### Document
........

Marcus Nispel (born 26 May 1963) is a German film director and producer, Fulbright Scholar, best known for several high-profile American remakes such as The Texas Chainsaw Massacre, as well as an extensive career in television commercials and music videos. He started a production company, Portfolio Artists Network which later merged with RSA (Ridley Scott Associates) Black Dog Films to form Portfolio/Black Dog. He worked at RSA as a commercial director for several years.

Early life and career
Nispel was born on 26 May 1963 in Frankfurt. He grew up near McNair Barracks and was able to learn English from hanging out with children of soldiers. At the age of 15, he got a job at a boutique called Hessler and Kehrer. When he had his first interview at an American ad agency, he was asked what do Oreos mean, and he realized the importance of understanding American culture, and how working in advertising helped him understand that. He received a Fulbright Scholarship at the age of 20 and attended Brooklyn College and New York Institute of Technology. He was also an art director for Young & Rubicam.

Feature career
Nispel was set to make his feature directorial debut with End of Days, but stepped down before shooting due to issues with the budget. In 2002, Nispel signed on to direct The Texas Chainsaw Massacre. He was initially opposed to remaking the film, but Daniel Pearl, the cinematographer for the original film and regular collaborator with Nispel, convinced him to direct. The film was released on October 17, 2003 to negative reviews but was financially successful, grossing $107 million worldwide.

........

### Challenge
Write out everything from "Feature career" down to "grossing $107 million worldwide." in the Marcus Nispel text, word for word. Nothing in the listing that follows matters for the work here.

### Collected data
........

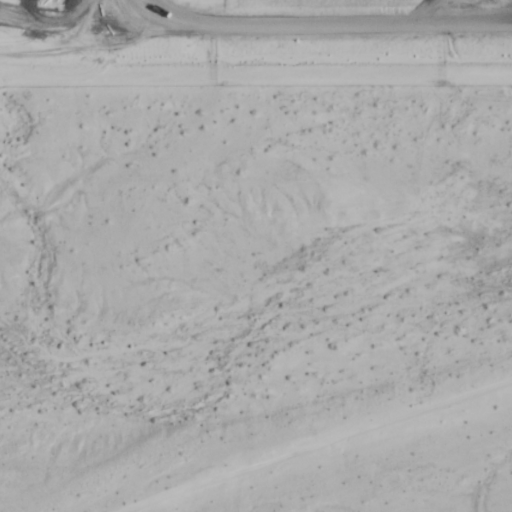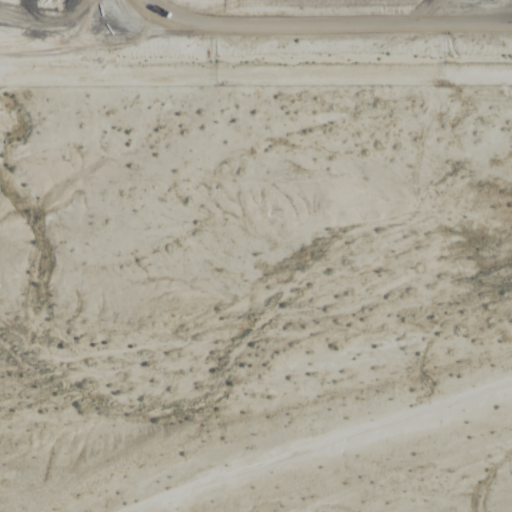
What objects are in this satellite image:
road: (256, 30)
landfill: (256, 34)
road: (320, 444)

........

### Result for this exercise
Feature career
Nispel was set to make his feature directorial debut with End of Days, but stepped down before shooting due to issues with the budget. In 2002, Nispel signed on to direct The Texas Chainsaw Massacre. He was initially opposed to remaking the film, but Daniel Pearl, the cinematographer for the original film and regular collaborator with Nispel, convinced him to direct. The film was released on October 17, 2003 to negative reviews but was financially successful, grossing $107 million worldwide.